Venezuelans opposed to Maduro’s regime argue that banks buying the government’s bonds are providing a lifeline of financing and support to a dictatorship. Months of clashes between Venezuela’s national guard and protesters have left over 120 dead.
A Credit Suisse spokesperson said the bank banned the government bond because bank officials believed the cash to buy the bond would go directly to the government. Credit Suisse banned the PDVSA bond because Goldman Sachs purchased it in May – drawing the ire of Venezuelans.
At the time, Goldman said it invested in the bonds because it believes the situation in the South American nation will improve over time.

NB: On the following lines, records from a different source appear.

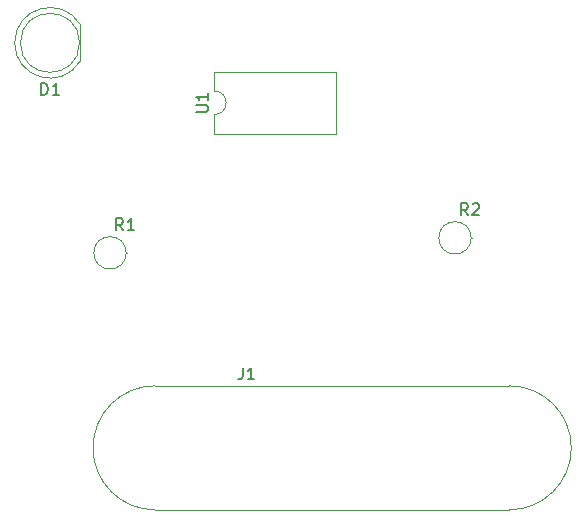
<source format=gbr>
%TF.GenerationSoftware,KiCad,Pcbnew,5.1.6-c6e7f7d~87~ubuntu18.04.1*%
%TF.CreationDate,2020-08-19T22:56:15-04:00*%
%TF.ProjectId,tutorial1,7475746f-7269-4616-9c31-2e6b69636164,rev?*%
%TF.SameCoordinates,Original*%
%TF.FileFunction,Legend,Top*%
%TF.FilePolarity,Positive*%
%FSLAX46Y46*%
G04 Gerber Fmt 4.6, Leading zero omitted, Abs format (unit mm)*
G04 Created by KiCad (PCBNEW 5.1.6-c6e7f7d~87~ubuntu18.04.1) date 2020-08-19 22:56:15*
%MOMM*%
%LPD*%
G01*
G04 APERTURE LIST*
%ADD10C,0.120000*%
%ADD11C,0.150000*%
G04 APERTURE END LIST*
D10*
%TO.C,U1*%
X107890000Y-74820000D02*
X107890000Y-76470000D01*
X118170000Y-74820000D02*
X107890000Y-74820000D01*
X118170000Y-80120000D02*
X118170000Y-74820000D01*
X107890000Y-80120000D02*
X118170000Y-80120000D01*
X107890000Y-78470000D02*
X107890000Y-80120000D01*
X107890000Y-76470000D02*
G75*
G02*
X107890000Y-78470000I0J-1000000D01*
G01*
%TO.C,R2*%
X129640000Y-88900000D02*
X129710000Y-88900000D01*
X129640000Y-88900000D02*
G75*
G03*
X129640000Y-88900000I-1370000J0D01*
G01*
%TO.C,R1*%
X100430000Y-90170000D02*
X100500000Y-90170000D01*
X100430000Y-90170000D02*
G75*
G03*
X100430000Y-90170000I-1370000J0D01*
G01*
%TO.C,J1*%
X132870000Y-101430000D02*
X102870000Y-101430000D01*
X102870000Y-111930000D02*
X132870000Y-111930000D01*
X102870000Y-101430000D02*
G75*
G03*
X102870000Y-111930000I0J-5250000D01*
G01*
X132870000Y-111930000D02*
G75*
G03*
X132870000Y-101430000I0J5250000D01*
G01*
%TO.C,D1*%
X96540000Y-73935000D02*
X96540000Y-70845000D01*
X96480000Y-72390000D02*
G75*
G03*
X96480000Y-72390000I-2500000J0D01*
G01*
X90990000Y-72390462D02*
G75*
G02*
X96540000Y-70845170I2990000J462D01*
G01*
X90990000Y-72389538D02*
G75*
G03*
X96540000Y-73934830I2990000J-462D01*
G01*
%TO.C,U1*%
D11*
X106342380Y-78231904D02*
X107151904Y-78231904D01*
X107247142Y-78184285D01*
X107294761Y-78136666D01*
X107342380Y-78041428D01*
X107342380Y-77850952D01*
X107294761Y-77755714D01*
X107247142Y-77708095D01*
X107151904Y-77660476D01*
X106342380Y-77660476D01*
X107342380Y-76660476D02*
X107342380Y-77231904D01*
X107342380Y-76946190D02*
X106342380Y-76946190D01*
X106485238Y-77041428D01*
X106580476Y-77136666D01*
X106628095Y-77231904D01*
%TO.C,R2*%
X129373333Y-86982380D02*
X129040000Y-86506190D01*
X128801904Y-86982380D02*
X128801904Y-85982380D01*
X129182857Y-85982380D01*
X129278095Y-86030000D01*
X129325714Y-86077619D01*
X129373333Y-86172857D01*
X129373333Y-86315714D01*
X129325714Y-86410952D01*
X129278095Y-86458571D01*
X129182857Y-86506190D01*
X128801904Y-86506190D01*
X129754285Y-86077619D02*
X129801904Y-86030000D01*
X129897142Y-85982380D01*
X130135238Y-85982380D01*
X130230476Y-86030000D01*
X130278095Y-86077619D01*
X130325714Y-86172857D01*
X130325714Y-86268095D01*
X130278095Y-86410952D01*
X129706666Y-86982380D01*
X130325714Y-86982380D01*
%TO.C,R1*%
X100163333Y-88252380D02*
X99830000Y-87776190D01*
X99591904Y-88252380D02*
X99591904Y-87252380D01*
X99972857Y-87252380D01*
X100068095Y-87300000D01*
X100115714Y-87347619D01*
X100163333Y-87442857D01*
X100163333Y-87585714D01*
X100115714Y-87680952D01*
X100068095Y-87728571D01*
X99972857Y-87776190D01*
X99591904Y-87776190D01*
X101115714Y-88252380D02*
X100544285Y-88252380D01*
X100830000Y-88252380D02*
X100830000Y-87252380D01*
X100734761Y-87395238D01*
X100639523Y-87490476D01*
X100544285Y-87538095D01*
%TO.C,J1*%
X110286666Y-99882380D02*
X110286666Y-100596666D01*
X110239047Y-100739523D01*
X110143809Y-100834761D01*
X110000952Y-100882380D01*
X109905714Y-100882380D01*
X111286666Y-100882380D02*
X110715238Y-100882380D01*
X111000952Y-100882380D02*
X111000952Y-99882380D01*
X110905714Y-100025238D01*
X110810476Y-100120476D01*
X110715238Y-100168095D01*
%TO.C,D1*%
X93241904Y-76802380D02*
X93241904Y-75802380D01*
X93480000Y-75802380D01*
X93622857Y-75850000D01*
X93718095Y-75945238D01*
X93765714Y-76040476D01*
X93813333Y-76230952D01*
X93813333Y-76373809D01*
X93765714Y-76564285D01*
X93718095Y-76659523D01*
X93622857Y-76754761D01*
X93480000Y-76802380D01*
X93241904Y-76802380D01*
X94765714Y-76802380D02*
X94194285Y-76802380D01*
X94480000Y-76802380D02*
X94480000Y-75802380D01*
X94384761Y-75945238D01*
X94289523Y-76040476D01*
X94194285Y-76088095D01*
%TD*%
M02*

</source>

A Goldman spokesperson told CNNMoney Friday that “we do not support the Maduro regime and will not do business with it.”
Harvard Professor and Venezuelan Ricardo Hausmann penned an Op-Ed in May calling on JPMorgan to remove Venezuelan bonds from its Emerging Market Bond Index, a popular investment held by mutual fund managers who invest on behalf of millions of Americans with 401(k) plans.
Hausmann calls Venezuela’s bonds “hunger bonds.”
Removing Venezuelan bonds from the index “would allow you to root for higher returns on your savings without wishing for human misery,” he said.
A JPMorgan spokesperson told CNNMoney that its bond index is a reflection of economic data and cash available in financial markets, not a country’s policies. The spokesperson added that it allows clients to buy the bond index without Venezuelan bonds included, if a client requests that. JPMorgan does not hold the two specific bonds that Credit Suisse is banning.
Since late July, President Trump has slapped sanctions on 22 Venezuelan leaders, including Maduro. Most Latin American countries say they won’t recognize Maduro’s new legislature.